Les personnes A. B. C.

A. HE bien! monsieur, vous venez donc d'entendre le sermon où vous vouliez me mener tantôt ? Pour moi, je me suis contenté du prédicateur de notre paroisse.

B. Je suis charmé du mien; vous avez bien perdu, monsieur, de n'y être pas. J'ai arrêté une place pour ne manquer aucun sermon du carême. C'est un homme admirable: si vous l'aviez une fois entendu, il vous dégoûteroit de tous les autres.

A. Je me garderai donc bien de l'aller entendre, car je ne veux point qu'un prédicateur me dégoûte des autres; au contraire, je cherche un homme qui me donne un tel goût et une telle estime pour la parole de Dieu, que j'en sois plus disposé à l'écouter par-tout ailleurs. Mais puisque j'ai tant perdu, et que vous êtes plein de ce beau sermon, vous pouvez,

monsieur, me dédommager : de grace, dites-nous quelque chose de ce que vous avez retenu.

B. Je défigurerois ce sermon par mon récit: ce sont cent beautés qui échappent; il faudroit être le prédicateur même, pour vous dire . . .

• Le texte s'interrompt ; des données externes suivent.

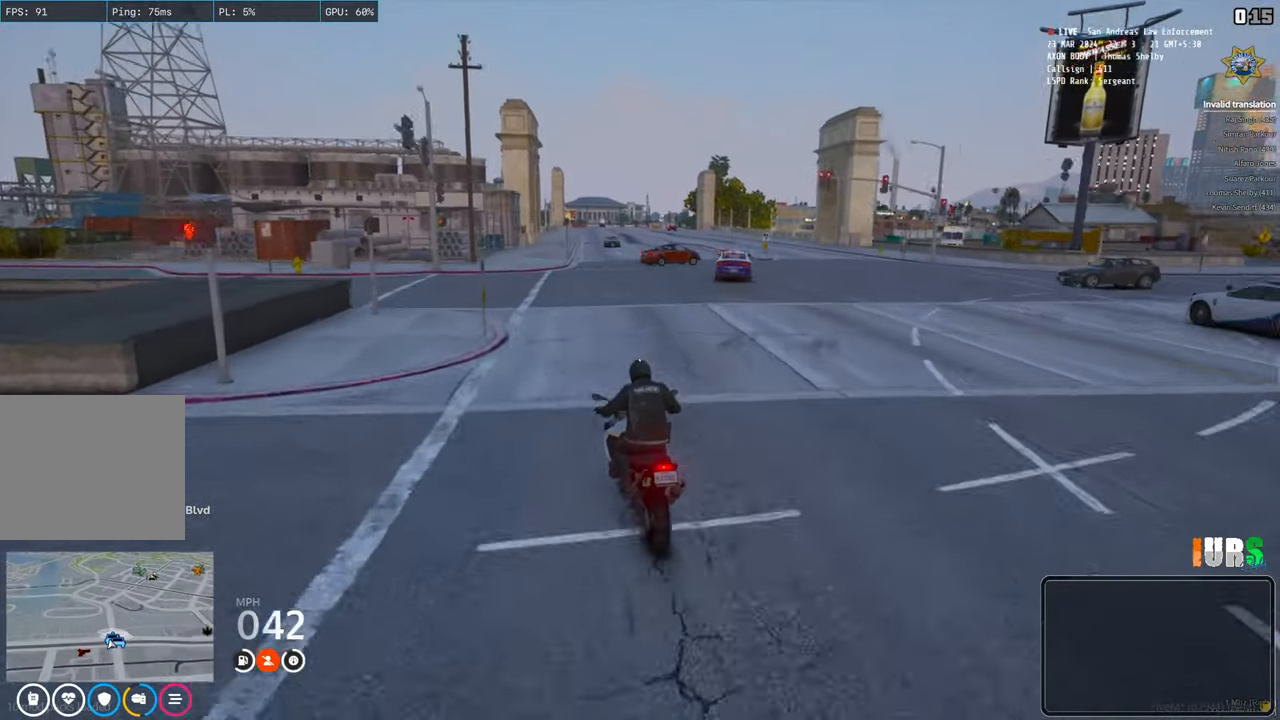
{"keys": [], "events": [[133, "d", "up"], [133, "s", "up"]]}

A. Mais encore? Son dessein, ses preuves, sa morale, les principales vérités qui ont fait le corps de son discours? Ne vous reste-t-il rien dans l'esprit? est-ce que vous n'étiez pas attentif?

B. Pardonnez-moi, jamais je ne l'ai été davantage. C. Quoi donc ! vous voulez vous faire prier?

B. Non: mais c'est que ce sont des pensées si délicates, et qui dépendent tellement du tour et de la finesse de l'expression, qu'après avoir charmé dans le moment elles ne se retrouvent pas aisément dans la suite. Quand même vous les retrouveriez, ditesles dans d'autres termes, ce n'est plus la même chose, elles perdent leur grace et leur force.

A. Ce sont donc, monsieur, des beautés bien fragiles; en les voulant toucher on les fait disparoître. J'aimerois bien mieux un discours qui eût plus de corps et moins d'esprit, il feroit une forte impression, on retiendroit mieux les choses. Pourquoi parle-t-on, sinon pour persuader, pour instruire, et pour faire en sorte que l'auditeur retienne ?

C. Vous voilà, monsieur, engagé à parler.

B. Hé bien ! disons donc ce que j'ai retenu. Voici le texte Cinerem tanquam panem manducabam, je mangeois la cendre comme mon pain, Peut-on trouver un texte plus ingénieux pour le jour des cendres? Il a montré que, selon ce passage, la cendre doit être aujourd'hui la nourriture de nos ames; puis il a enchâssé dans son avant-propos, le plus agréablement du monde, l'histoire d'Artémise sur les cendres de son époux. Sa chûte à son Ave Maria a été pleine d'art. Sa division étoit heureuse, vous en jugerez. Cette cendre, dit-il, quoiqu'elle soit un signe de pénitence, est un principe de félicité; quoiqu'elle semble nous humilier, elle est une source de gloire; quoiqu'elle représente la mort, elle est un remede qui donne l'immortalité. Il a repris cette division en plusieurs manieres, et chaque fois il donnoit un nouveau lustre à ses antitheses. Le reste du discours n'étoit ni moins poli, ni moins brillant : la diction étoit pure, les pensées nouvelles, les périodes nombreuses; chacune finissoit par quelque trait surpre nant. Il nous a fait des peintures morales où chacun se trouvoit il a fait une anatomie des passions du cœur humain, qui égale les maximes de M. de la Rochefoucauld. Enfin, selon moi, c'étoit un ouvrage achevé. Mais vous, monsieur, qu'en pensez-vous?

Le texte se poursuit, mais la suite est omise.